People singing praises, but it needs to improve, i shouldnt need another website to find communities; also the state of fractured communities with same name that dilute content.
I know beehaw defederated from lemmyworld and they have some pretty big communities on there. That's just an example that I know of because my first account was beehaw. I'm sure there are others.
I can still see beehaw content because they didn't defed with lemmy.ca, but I've avoided posting to their communities. They feel like gated communities, which wasn't productive to community building.
i just blocked beehaw communities because i don't want to accidentally get into a discussion there. If they want to isolate themselves, that's fine, they can exist as their own little thing.
Oh for sure, I think the only reason some communities are clean is because they aren't that big yet.

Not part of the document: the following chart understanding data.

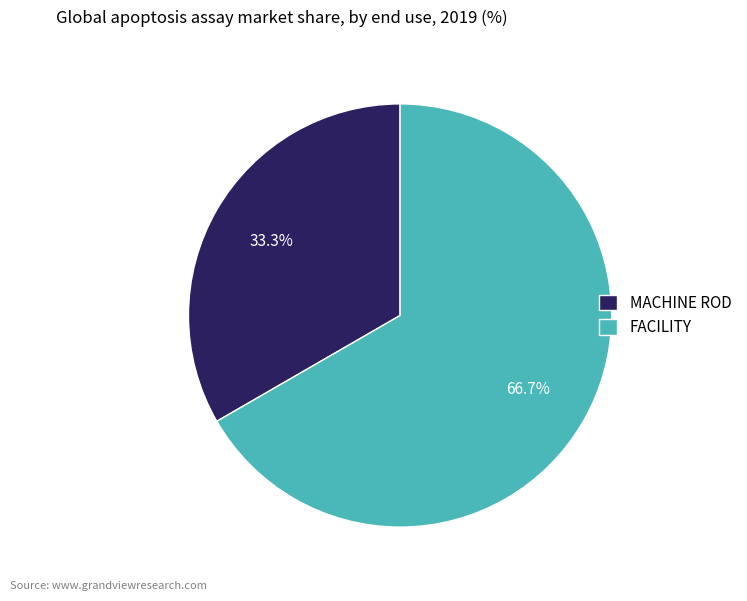

The FACILITY slice represents 77% of the pie. True or false?

False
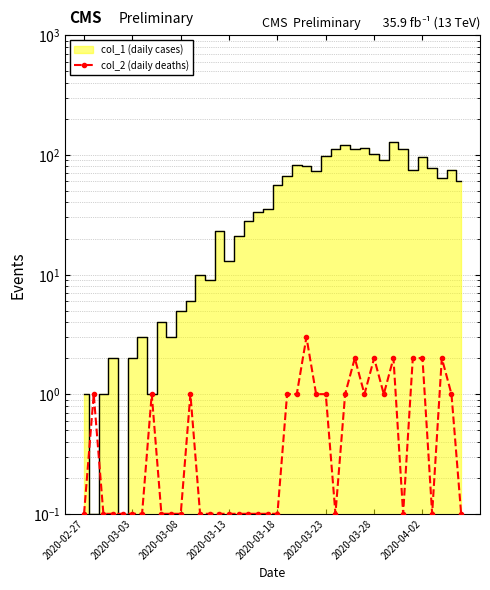

Reading left to right, transcribe all the data shown in this chart.

0.1	1.0	0.1	0.1	0.1	0.1	0.1	1.0	0.1	0.1	0.1	1.0	0.1	0.1	0.1	0.1	0.1	0.1	0.1	0.1	0.1	1.0	1.0	3.0	1.0	1.0	0.1	1.0	2.0	1.0	2.0	1.0	2.0	0.1	2.0	2.0	0.1	2.0	1.0	0.1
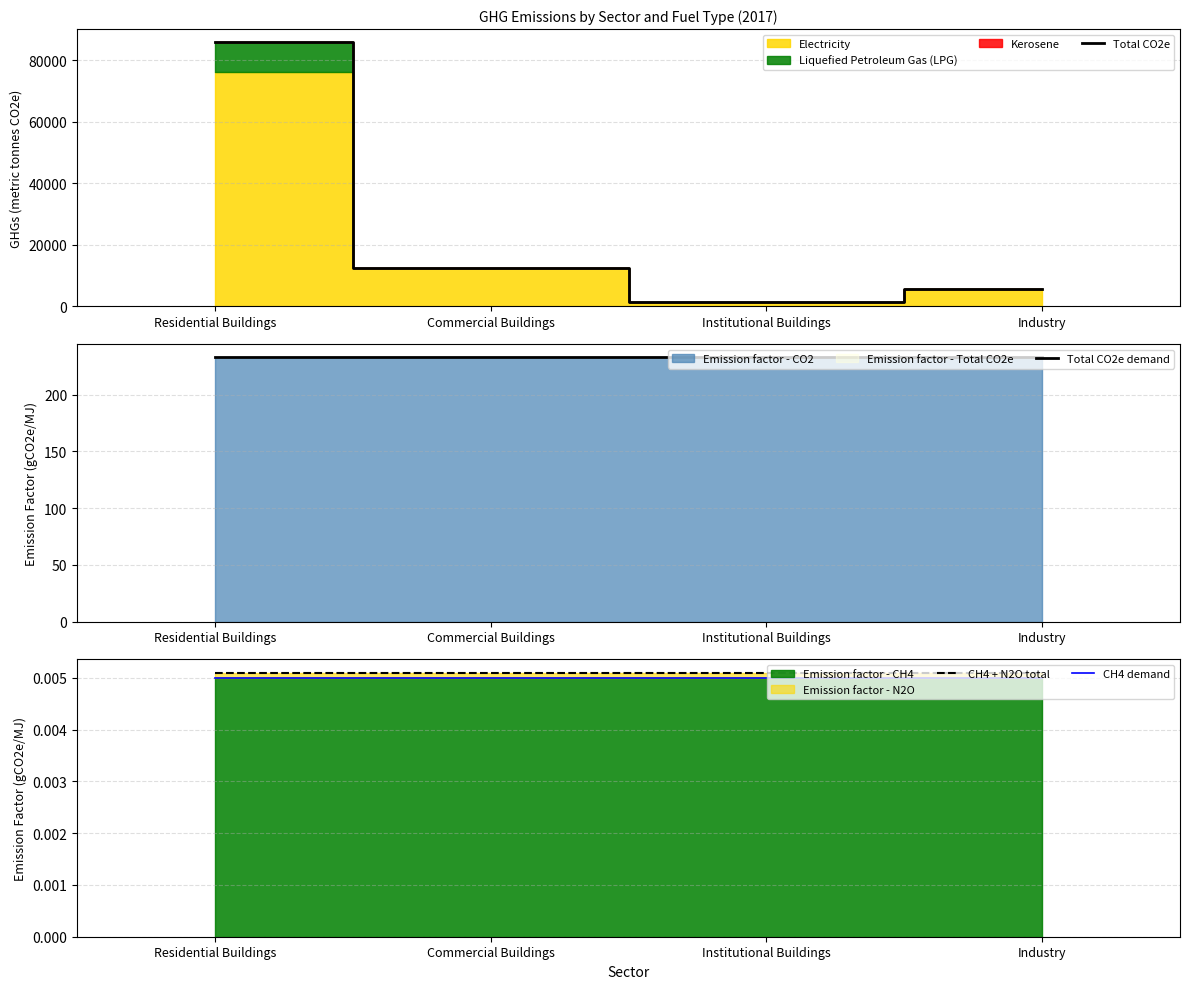

At how many categories does at least one series exceed 45883?

1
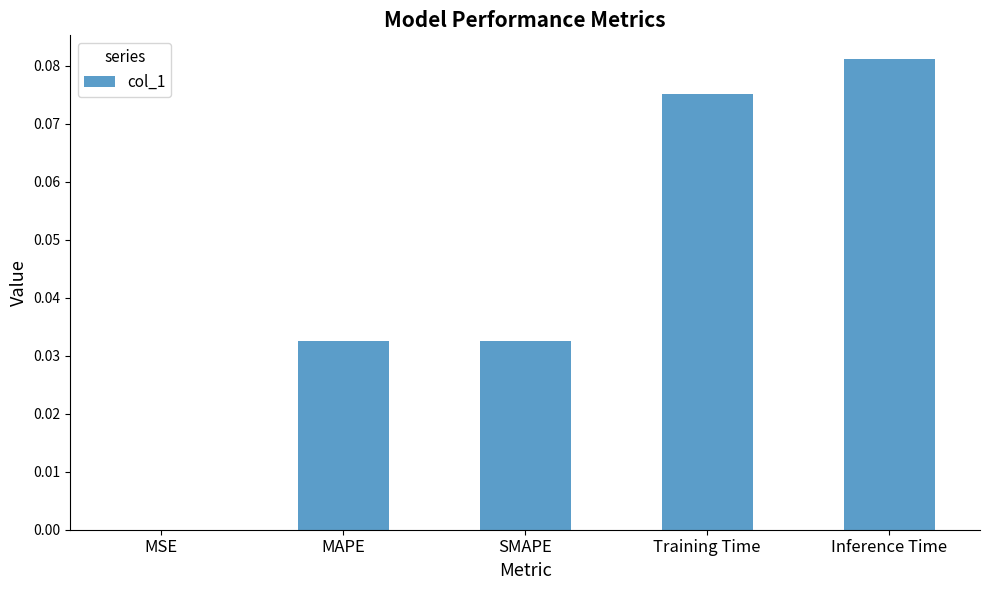

True or false: the data shows 0.0 at SMAPE.

True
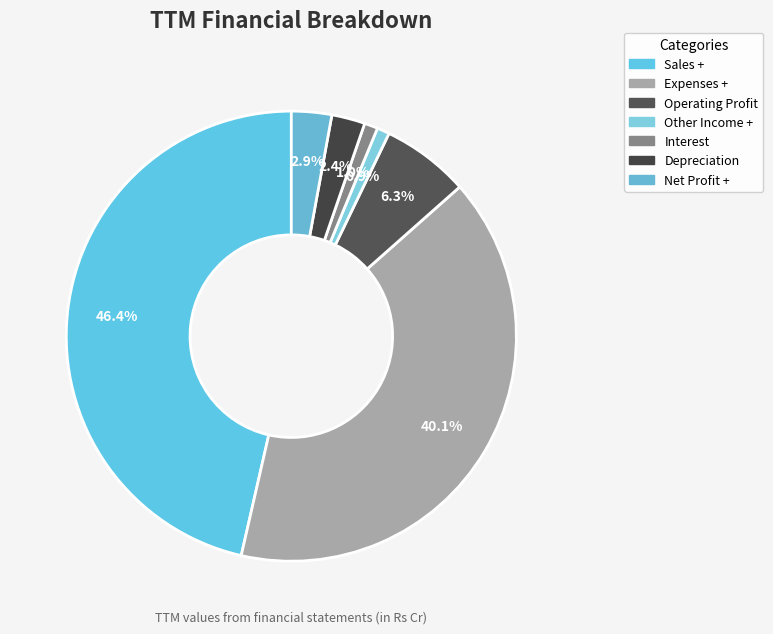

To the nearest percent, what is the average slice percentage?

14%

I've only had a handful of threads spiral out of control, and it was a mess to clean up each one. The button to remove something is right next to the button to make someone a mod. Also once something is removed, it's inaccessible to everyone including the mods. At one point I removed something and couldn't ban the user because the comment was gone. It was a spam bot though so I got them a little while later.
Another issue: blocking users will block all their content, even if they post in comms that you moderate. So if you're a mod you need to avoid the feature, otherwise the user that you blocked might go rogue in the comms that you mod and you'll only see it after it's too late.
This also reminds me that Lemmy needs better mod tools.
What if "we" (users in general, specially mods) created some communal wishlist in some highly visible space, exclusively for mod features? Not just for the Lemmy devs, but for anyone who wants to code a third party tool.
Im going to say it. I'm going to plug sync, again. Sync has this cool feature where it includes a list of instances and communities on them. It's a very cool and handy option.